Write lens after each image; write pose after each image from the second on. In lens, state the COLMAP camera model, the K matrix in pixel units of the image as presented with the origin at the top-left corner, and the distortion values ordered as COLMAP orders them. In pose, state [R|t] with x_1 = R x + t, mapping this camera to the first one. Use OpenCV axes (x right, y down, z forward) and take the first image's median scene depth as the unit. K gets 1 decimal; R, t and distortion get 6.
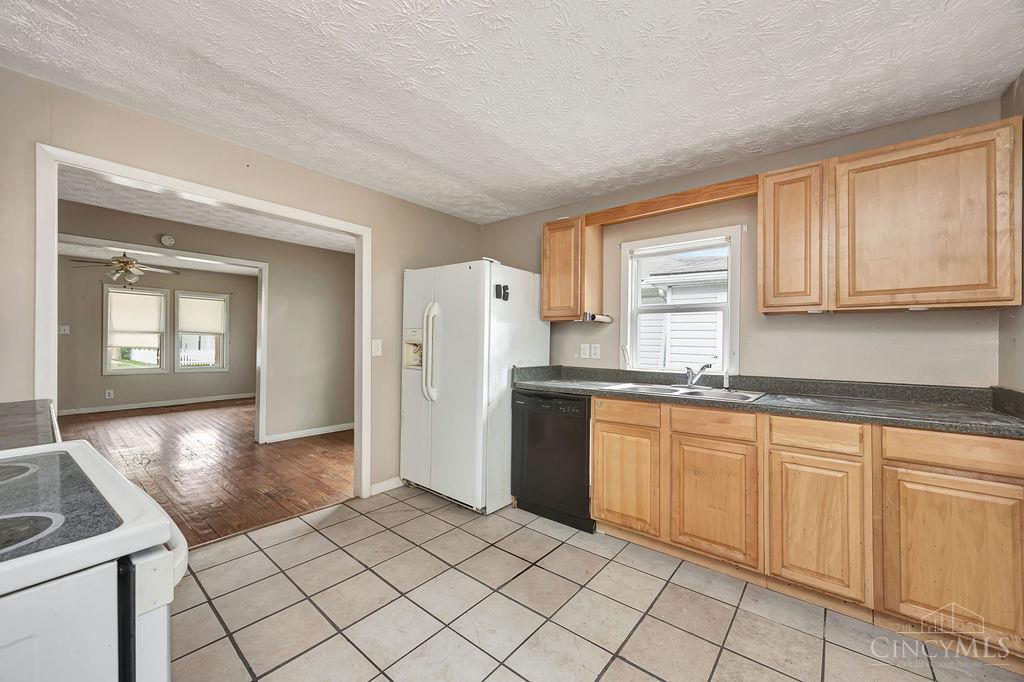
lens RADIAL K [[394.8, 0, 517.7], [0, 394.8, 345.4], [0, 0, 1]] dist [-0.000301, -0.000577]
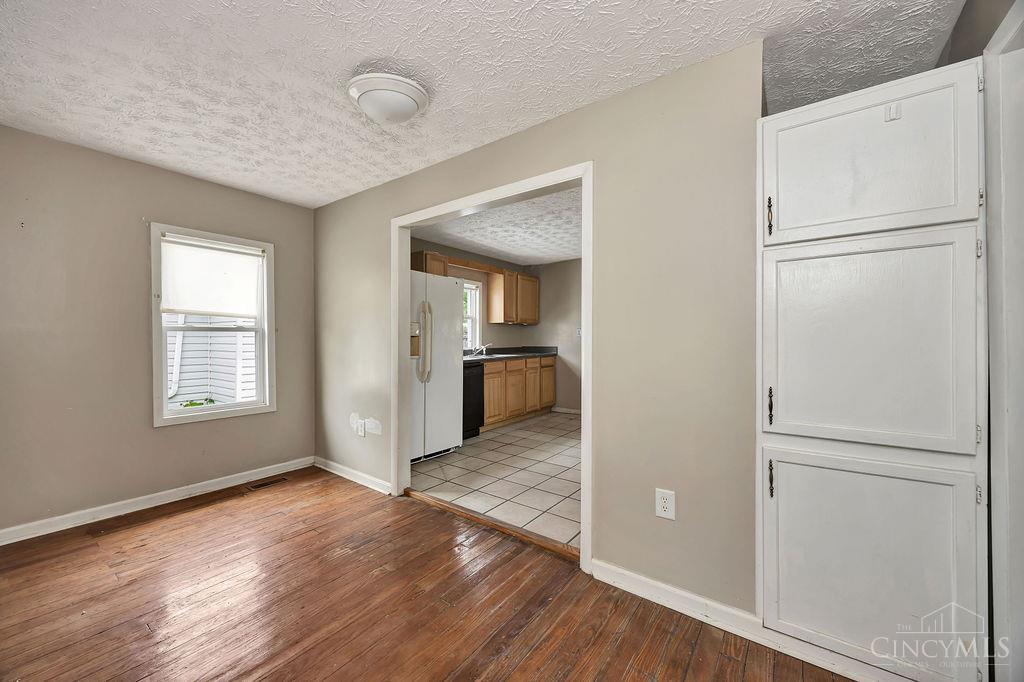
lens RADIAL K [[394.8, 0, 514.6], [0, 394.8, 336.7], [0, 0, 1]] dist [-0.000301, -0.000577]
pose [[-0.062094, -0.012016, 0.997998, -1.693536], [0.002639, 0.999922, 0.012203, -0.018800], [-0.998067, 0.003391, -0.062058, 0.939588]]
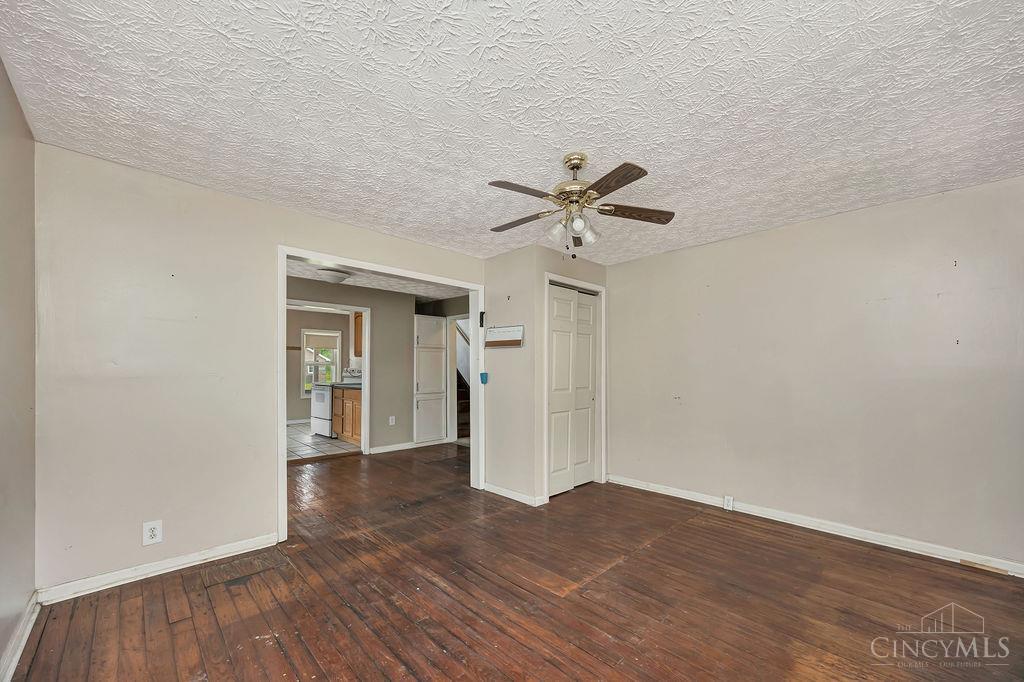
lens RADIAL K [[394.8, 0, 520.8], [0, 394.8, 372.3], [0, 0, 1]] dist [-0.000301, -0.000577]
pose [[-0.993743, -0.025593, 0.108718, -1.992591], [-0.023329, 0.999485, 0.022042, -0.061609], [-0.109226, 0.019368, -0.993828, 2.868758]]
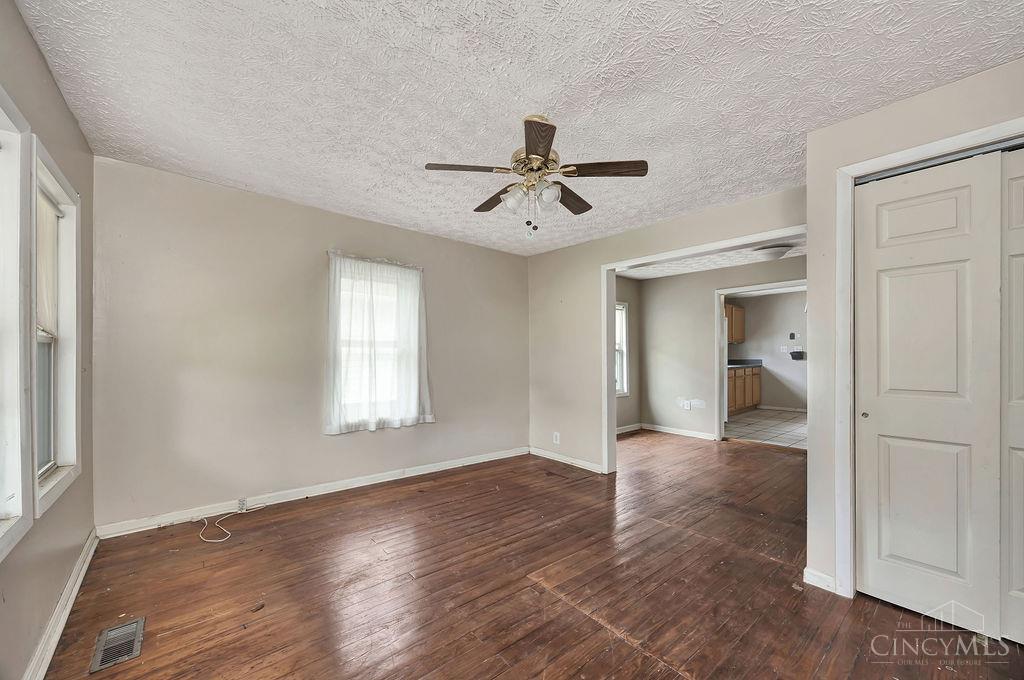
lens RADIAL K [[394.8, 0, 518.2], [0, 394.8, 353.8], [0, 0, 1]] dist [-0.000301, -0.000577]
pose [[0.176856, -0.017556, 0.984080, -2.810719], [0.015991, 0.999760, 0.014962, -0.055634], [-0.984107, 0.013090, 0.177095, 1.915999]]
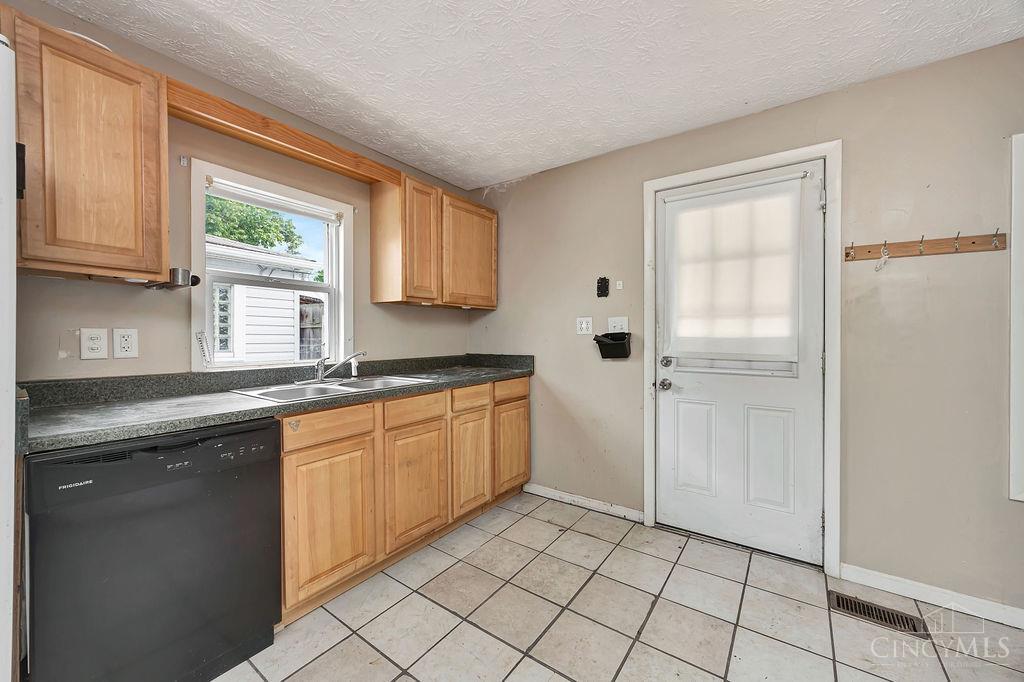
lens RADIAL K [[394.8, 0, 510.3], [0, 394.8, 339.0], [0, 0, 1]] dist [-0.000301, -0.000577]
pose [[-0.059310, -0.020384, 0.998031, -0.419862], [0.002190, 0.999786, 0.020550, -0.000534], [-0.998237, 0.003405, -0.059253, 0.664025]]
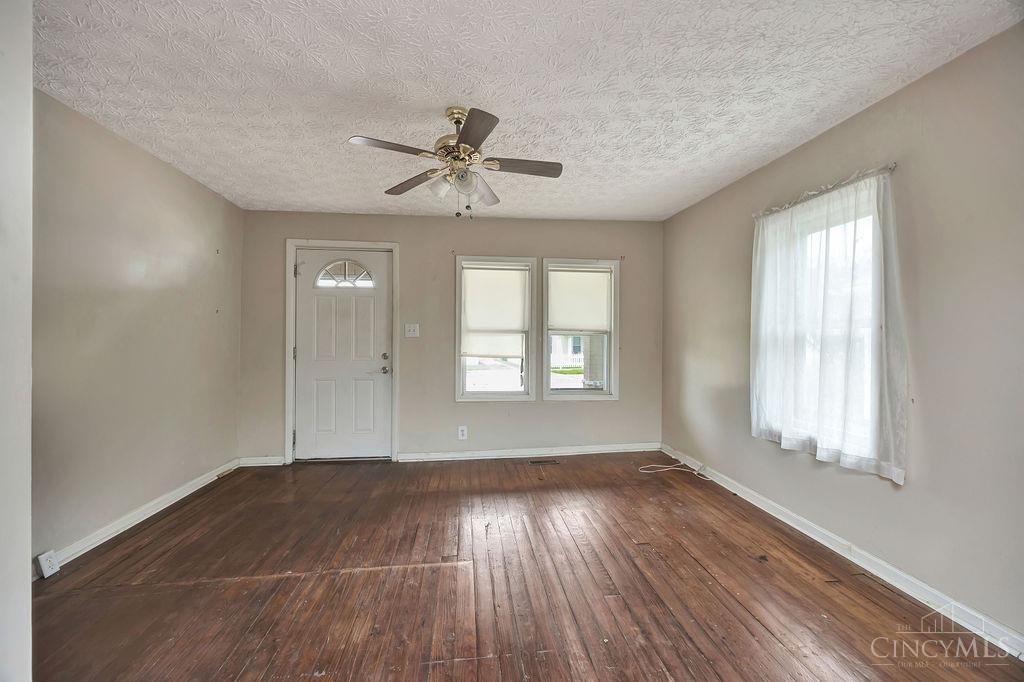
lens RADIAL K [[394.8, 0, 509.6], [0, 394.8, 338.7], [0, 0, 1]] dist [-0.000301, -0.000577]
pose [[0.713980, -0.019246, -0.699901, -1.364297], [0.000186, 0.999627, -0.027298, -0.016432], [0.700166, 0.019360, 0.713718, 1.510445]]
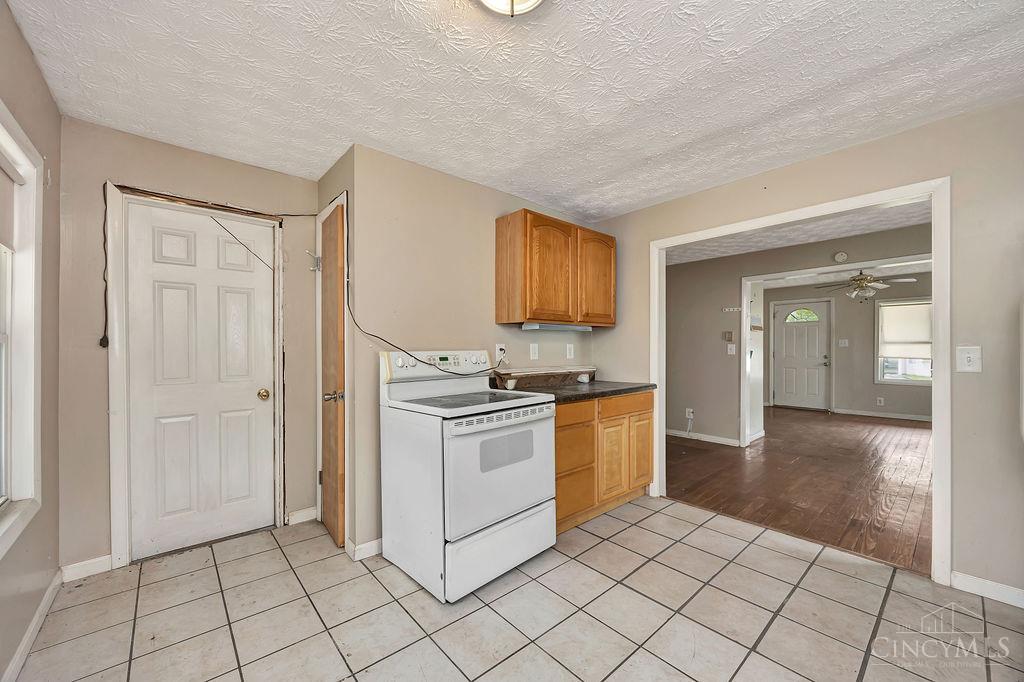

━━━━━━━━

__DIRECTIONS FOR THIS TASK__: Your answer must consist of the entries, unchanged, with no pictures in it.

__RESULT FOR THIS EXERCISE__:
Write lens after each image; write pose after each image from the second on. In lens, state the COLMAP camera model, the K matrix in pixel units of the image as presented with the origin at the top-left corner, and the distortion values ordered as COLMAP orders them. In pose, state [R|t] with x_1 = R x + t, mapping this camera to the first one. Use OpenCV axes (x right, y down, z forward) and take the first image's median scene depth as the unit. K gets 1 decimal; R, t and distortion get 6.
lens RADIAL K [[394.8, 0, 517.7], [0, 394.8, 345.4], [0, 0, 1]] dist [-0.000301, -0.000577]
lens RADIAL K [[394.8, 0, 514.6], [0, 394.8, 336.7], [0, 0, 1]] dist [-0.000301, -0.000577]
pose [[-0.062094, -0.012016, 0.997998, -1.693536], [0.002639, 0.999922, 0.012203, -0.018800], [-0.998067, 0.003391, -0.062058, 0.939588]]
lens RADIAL K [[394.8, 0, 520.8], [0, 394.8, 372.3], [0, 0, 1]] dist [-0.000301, -0.000577]
pose [[-0.993743, -0.025593, 0.108718, -1.992591], [-0.023329, 0.999485, 0.022042, -0.061609], [-0.109226, 0.019368, -0.993828, 2.868758]]
lens RADIAL K [[394.8, 0, 518.2], [0, 394.8, 353.8], [0, 0, 1]] dist [-0.000301, -0.000577]
pose [[0.176856, -0.017556, 0.984080, -2.810719], [0.015991, 0.999760, 0.014962, -0.055634], [-0.984107, 0.013090, 0.177095, 1.915999]]
lens RADIAL K [[394.8, 0, 510.3], [0, 394.8, 339.0], [0, 0, 1]] dist [-0.000301, -0.000577]
pose [[-0.059310, -0.020384, 0.998031, -0.419862], [0.002190, 0.999786, 0.020550, -0.000534], [-0.998237, 0.003405, -0.059253, 0.664025]]
lens RADIAL K [[394.8, 0, 509.6], [0, 394.8, 338.7], [0, 0, 1]] dist [-0.000301, -0.000577]
pose [[0.713980, -0.019246, -0.699901, -1.364297], [0.000186, 0.999627, -0.027298, -0.016432], [0.700166, 0.019360, 0.713718, 1.510445]]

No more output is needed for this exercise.